3. 查看相应标签主机kubelet日志
空空如也。
4. 根据pod-event排查主机上端口占用情况
因coredns使用的hostnetwork部署的占用端口有
TCP的53/9153(metrics)/8080(http-check)端口
UDP的53端口
ss -untlp|grep -E '53|9153|8080'
结果端口无占用,懵逼中
代码分析
因通过上述分析可以定位到问题出现在scheduler调度的时候,因调度分为预选(RegisterFitPredicate)和优选(RegisterPriorityFunction)两个阶段。
预选主要根据内存CPU端口等来进行节点筛选,所以我们先从预选代码入手。
话不多说,直接看kube-scheduler预选代码
pkg/scheduler/algorithm/predicates/predicates.go
func PodFitsHostPorts(pod *v1.Pod, meta algorithm.PredicateMetadata, nodeInfo *schedulercache.NodeInfo) (bool, []algorithm.PredicateFailureReason, error) {
var wantPorts []*v1.ContainerPort
if predicateMeta, ok := meta.(*predicateMetadata); ok {
wantPorts = predicateMeta.podPorts
} else {
// We couldn't parse metadata - fallback to computing it.
wantPorts = schedutil.GetContainerPorts(pod)
}
if len(wantPorts) == 0 {
return true, nil, nil
}
existingPorts := nodeInfo.UsedPorts()
// try to see whether existingPorts and wantPorts will conflict or not
if portsConflict(existingPorts, wantPorts) {
return false, []algorithm.PredicateFailureReason{ErrPodNotFitsHostPorts}, nil
}
return true, nil, nil
}
从上述代码块可以看出来,这块代码进行了PodFitsHostPorts相关端口冲突的判断,传参NodeInfo为外部的传参,我们先来看下怎么判断端口是否冲突。
pkg/scheduler/cache/host_ports.go
func (h HostPortInfo) CheckConflict(ip, protocol string, port int32) bool {
if port <= 0 {
return false
}
h.sanitize(&ip, &protocol)
pp := NewProtocolPort(protocol, port)
// If ip is 0.0.0.0 check all IP's (protocol, port) pair
if ip == DefaultBindAllHostIP {
for _, m := range h {
if _, ok := m[*pp]; ok {
return true
}
}
return false
}
// If ip isn't 0.0.0.0, only check IP and 0.0.0.0's (protocol, port) pair
for _, key := range []string{DefaultBindAllHostIP, ip} {
if m, ok := h[key]; ok {
if _, ok2 := m[*pp]; ok2 {
return true
}
}
}
return false
}
可以看到判断相应的pod待启动的结构体里pod端口是否与nodinfo里某些字段是否冲突?NodeInfo是怎么来的,咱们往上看。

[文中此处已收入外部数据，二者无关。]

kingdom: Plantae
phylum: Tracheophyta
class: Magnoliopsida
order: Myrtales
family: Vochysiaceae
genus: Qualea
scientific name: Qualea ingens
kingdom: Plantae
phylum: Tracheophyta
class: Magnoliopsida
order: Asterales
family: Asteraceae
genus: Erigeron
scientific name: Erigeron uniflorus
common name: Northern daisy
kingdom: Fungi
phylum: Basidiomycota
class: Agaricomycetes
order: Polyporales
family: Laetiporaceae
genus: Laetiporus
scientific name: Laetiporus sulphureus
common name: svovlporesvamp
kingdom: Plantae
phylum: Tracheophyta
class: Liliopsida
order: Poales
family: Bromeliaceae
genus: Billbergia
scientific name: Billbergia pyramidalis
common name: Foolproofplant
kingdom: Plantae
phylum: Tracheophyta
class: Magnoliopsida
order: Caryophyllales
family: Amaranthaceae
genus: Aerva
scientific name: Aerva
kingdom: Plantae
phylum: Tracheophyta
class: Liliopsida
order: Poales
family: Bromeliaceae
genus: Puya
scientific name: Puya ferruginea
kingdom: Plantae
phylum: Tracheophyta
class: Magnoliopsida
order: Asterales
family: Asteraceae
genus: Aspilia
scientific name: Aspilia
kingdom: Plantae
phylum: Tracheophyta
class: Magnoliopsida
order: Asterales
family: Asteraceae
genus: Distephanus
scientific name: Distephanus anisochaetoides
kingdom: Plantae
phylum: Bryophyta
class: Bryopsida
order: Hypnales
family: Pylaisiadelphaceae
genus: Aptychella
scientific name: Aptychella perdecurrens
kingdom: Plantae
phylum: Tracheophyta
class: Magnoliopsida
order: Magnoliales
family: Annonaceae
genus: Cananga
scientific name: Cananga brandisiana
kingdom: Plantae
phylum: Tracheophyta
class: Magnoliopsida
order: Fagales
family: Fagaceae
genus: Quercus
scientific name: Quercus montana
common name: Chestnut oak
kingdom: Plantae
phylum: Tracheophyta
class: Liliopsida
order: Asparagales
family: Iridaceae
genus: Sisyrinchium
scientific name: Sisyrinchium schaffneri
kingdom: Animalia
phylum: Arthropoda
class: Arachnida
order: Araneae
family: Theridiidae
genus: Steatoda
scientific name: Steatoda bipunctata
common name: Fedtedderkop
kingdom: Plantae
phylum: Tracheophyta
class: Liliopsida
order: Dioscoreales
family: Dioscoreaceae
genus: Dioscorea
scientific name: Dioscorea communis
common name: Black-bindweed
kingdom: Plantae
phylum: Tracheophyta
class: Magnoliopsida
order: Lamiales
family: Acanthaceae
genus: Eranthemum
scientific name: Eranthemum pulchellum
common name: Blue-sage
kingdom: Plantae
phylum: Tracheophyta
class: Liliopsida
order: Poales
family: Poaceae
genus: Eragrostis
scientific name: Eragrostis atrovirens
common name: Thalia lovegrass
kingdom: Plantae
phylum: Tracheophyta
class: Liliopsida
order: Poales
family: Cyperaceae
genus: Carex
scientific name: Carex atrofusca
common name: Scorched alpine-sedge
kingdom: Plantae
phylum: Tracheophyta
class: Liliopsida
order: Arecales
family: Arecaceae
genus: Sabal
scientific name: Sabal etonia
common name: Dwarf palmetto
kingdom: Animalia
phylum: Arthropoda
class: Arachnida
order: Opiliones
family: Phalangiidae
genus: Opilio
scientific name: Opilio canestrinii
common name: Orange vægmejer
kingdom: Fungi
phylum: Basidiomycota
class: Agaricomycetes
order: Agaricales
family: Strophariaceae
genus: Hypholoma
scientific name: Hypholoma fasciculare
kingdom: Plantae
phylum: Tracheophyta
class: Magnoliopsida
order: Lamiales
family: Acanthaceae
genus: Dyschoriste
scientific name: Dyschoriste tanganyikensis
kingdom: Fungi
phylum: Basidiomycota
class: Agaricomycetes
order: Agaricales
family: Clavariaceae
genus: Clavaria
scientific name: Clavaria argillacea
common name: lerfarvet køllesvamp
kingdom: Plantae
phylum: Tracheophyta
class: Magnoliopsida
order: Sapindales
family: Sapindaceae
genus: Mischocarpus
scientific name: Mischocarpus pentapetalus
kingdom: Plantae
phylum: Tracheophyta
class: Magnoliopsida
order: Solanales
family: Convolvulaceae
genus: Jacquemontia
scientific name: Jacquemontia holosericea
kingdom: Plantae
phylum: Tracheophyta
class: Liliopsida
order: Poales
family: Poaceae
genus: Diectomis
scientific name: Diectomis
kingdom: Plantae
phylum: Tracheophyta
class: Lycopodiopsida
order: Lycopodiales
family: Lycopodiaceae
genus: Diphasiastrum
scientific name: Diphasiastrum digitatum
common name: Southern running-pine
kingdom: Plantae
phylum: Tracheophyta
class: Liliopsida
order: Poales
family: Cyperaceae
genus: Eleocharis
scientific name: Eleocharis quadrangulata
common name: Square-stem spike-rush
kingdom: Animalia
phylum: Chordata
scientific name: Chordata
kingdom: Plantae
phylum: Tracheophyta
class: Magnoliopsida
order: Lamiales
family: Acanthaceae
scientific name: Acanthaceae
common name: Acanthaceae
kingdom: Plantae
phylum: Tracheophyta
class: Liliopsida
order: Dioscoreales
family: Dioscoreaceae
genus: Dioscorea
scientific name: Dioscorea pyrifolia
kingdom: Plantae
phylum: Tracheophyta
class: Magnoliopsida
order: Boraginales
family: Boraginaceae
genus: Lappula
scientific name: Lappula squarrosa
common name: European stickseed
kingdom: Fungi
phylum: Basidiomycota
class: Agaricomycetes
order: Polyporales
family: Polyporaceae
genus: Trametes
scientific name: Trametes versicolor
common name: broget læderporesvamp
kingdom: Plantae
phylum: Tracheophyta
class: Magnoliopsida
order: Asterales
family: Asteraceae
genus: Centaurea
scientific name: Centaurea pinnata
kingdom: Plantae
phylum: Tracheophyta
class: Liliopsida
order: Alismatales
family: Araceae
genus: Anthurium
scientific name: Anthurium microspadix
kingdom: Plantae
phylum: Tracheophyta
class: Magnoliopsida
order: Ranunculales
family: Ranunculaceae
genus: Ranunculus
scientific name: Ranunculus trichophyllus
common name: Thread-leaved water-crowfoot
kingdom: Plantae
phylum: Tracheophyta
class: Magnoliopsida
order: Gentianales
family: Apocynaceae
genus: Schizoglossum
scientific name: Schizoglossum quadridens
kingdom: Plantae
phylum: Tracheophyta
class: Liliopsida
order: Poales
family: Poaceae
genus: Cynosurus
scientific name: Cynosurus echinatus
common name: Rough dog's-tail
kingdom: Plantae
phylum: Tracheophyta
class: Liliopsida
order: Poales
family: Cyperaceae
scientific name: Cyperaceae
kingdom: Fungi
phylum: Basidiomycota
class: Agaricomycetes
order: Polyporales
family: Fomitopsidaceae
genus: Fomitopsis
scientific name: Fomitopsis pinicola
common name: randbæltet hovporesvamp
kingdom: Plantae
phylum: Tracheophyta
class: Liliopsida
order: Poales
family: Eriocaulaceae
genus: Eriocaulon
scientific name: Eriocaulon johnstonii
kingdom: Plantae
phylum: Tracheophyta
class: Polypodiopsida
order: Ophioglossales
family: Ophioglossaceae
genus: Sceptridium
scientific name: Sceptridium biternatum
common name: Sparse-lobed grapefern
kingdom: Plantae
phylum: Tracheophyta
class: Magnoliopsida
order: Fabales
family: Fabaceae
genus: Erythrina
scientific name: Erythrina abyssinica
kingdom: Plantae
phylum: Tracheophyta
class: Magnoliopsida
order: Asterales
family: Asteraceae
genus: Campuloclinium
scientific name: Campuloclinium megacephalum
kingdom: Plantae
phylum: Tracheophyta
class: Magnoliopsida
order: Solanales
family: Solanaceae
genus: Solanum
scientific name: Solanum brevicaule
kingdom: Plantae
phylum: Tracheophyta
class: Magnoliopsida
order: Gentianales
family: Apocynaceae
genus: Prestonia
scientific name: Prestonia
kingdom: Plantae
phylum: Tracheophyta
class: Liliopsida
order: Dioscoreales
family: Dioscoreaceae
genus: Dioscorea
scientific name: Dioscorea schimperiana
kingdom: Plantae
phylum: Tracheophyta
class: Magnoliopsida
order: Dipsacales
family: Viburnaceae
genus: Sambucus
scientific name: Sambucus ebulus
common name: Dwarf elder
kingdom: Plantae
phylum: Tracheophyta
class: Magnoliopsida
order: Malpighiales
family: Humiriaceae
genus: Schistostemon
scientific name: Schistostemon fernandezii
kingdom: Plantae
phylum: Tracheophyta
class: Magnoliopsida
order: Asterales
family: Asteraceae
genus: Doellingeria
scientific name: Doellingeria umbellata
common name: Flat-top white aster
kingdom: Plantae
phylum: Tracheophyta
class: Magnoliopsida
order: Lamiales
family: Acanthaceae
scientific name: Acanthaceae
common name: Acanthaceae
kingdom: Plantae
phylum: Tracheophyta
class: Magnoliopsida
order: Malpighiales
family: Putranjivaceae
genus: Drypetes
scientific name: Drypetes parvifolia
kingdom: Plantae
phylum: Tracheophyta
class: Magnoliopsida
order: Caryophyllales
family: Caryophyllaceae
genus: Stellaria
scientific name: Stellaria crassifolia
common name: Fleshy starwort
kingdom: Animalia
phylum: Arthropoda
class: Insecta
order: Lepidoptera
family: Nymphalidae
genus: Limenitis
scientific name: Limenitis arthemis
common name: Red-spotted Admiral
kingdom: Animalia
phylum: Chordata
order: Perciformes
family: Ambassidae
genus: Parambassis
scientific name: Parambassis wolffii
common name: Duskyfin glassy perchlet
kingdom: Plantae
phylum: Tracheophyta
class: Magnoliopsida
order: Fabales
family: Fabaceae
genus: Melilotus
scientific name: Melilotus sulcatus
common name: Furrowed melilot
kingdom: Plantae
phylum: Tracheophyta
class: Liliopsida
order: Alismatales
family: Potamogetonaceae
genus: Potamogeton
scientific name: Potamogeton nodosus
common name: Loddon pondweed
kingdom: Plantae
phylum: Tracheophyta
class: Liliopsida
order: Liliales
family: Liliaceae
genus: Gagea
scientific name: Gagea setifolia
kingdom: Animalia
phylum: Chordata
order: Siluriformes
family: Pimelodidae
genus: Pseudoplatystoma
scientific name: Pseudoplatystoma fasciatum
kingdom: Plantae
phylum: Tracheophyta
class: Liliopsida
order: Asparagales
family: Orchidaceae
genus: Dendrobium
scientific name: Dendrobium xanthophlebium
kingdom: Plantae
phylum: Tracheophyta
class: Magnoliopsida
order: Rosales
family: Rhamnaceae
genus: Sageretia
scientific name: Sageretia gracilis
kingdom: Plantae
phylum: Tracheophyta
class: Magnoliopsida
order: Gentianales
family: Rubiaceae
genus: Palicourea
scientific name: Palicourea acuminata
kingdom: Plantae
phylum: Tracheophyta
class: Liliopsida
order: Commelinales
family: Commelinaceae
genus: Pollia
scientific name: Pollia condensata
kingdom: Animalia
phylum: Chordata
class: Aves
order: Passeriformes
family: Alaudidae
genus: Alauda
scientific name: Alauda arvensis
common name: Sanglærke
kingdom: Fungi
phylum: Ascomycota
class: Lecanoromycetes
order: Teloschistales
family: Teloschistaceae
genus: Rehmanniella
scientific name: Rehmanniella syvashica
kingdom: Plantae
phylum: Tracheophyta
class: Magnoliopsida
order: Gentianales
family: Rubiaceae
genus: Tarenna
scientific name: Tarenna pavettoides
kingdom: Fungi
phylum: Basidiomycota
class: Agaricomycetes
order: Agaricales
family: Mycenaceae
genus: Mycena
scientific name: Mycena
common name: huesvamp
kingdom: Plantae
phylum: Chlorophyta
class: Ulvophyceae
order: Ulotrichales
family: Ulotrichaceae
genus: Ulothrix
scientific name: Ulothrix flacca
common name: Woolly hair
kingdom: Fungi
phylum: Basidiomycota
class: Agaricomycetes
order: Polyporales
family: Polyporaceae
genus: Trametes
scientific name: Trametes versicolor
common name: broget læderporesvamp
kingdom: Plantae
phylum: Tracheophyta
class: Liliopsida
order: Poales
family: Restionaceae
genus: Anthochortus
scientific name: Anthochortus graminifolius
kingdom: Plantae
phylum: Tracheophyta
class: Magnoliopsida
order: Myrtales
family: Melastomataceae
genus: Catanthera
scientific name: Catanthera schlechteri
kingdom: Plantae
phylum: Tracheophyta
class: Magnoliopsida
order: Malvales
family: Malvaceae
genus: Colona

pkg/scheduler/algorithm/predicates/predicates.go
func EssentialPredicates(pod *v1.Pod, meta algorithm.PredicateMetadata, nodeInfo *schedulercache.NodeInfo) (bool, []algorithm.PredicateFailureReason, error) {
var predicateFails []algorithm.PredicateFailureReason
fit, reasons, err := PodFitsHost(pod, meta, nodeInfo)
if err != nil {
return false, predicateFails, err
}
if !fit {
predicateFails = append(predicateFails, reasons...)
}
// TODO: PodFitsHostPorts is essential for now, but kubelet should ideally
// preempt pods to free up host ports too
fit, reasons, err = PodFitsHostPorts(pod, meta, nodeInfo)
if err != nil {
return false, predicateFails, err
}
if !fit {
predicateFails = append(predicateFails, reasons...)
}
fit, reasons, err = PodMatchNodeSelector(pod, meta, nodeInfo)
if err != nil {
return false, predicateFails, err
}
if !fit {
predicateFails = append(predicateFails, reasons...)
}
return len(predicateFails) == 0, predicateFails, nil
}
这里可以看到PodFitsHostPorts还是nodeInfo传参进来的,这时候我们继续看EssentialPredicates方法的调用关系
继续往上看EssentialPredicates的调用关系,然后终于找到了
pkg/controller/daemon/daemon_controller.go
func (dsc *DaemonSetsController) simulate(newPod *v1.Pod, node *v1.Node, ds *apps.DaemonSet) ([]algorithm.PredicateFailureReason, *schedulercache.NodeInfo, error) {
objects, err := dsc.podNodeIndex.ByIndex("nodeName", node.Name)
if err != nil {
return nil, nil, err
}
nodeInfo := schedulercache.NewNodeInfo()
nodeInfo.SetNode(node)
for _, obj := range objects {
// Ignore pods that belong to the daemonset when taking into account whether a daemonset should bind to a node.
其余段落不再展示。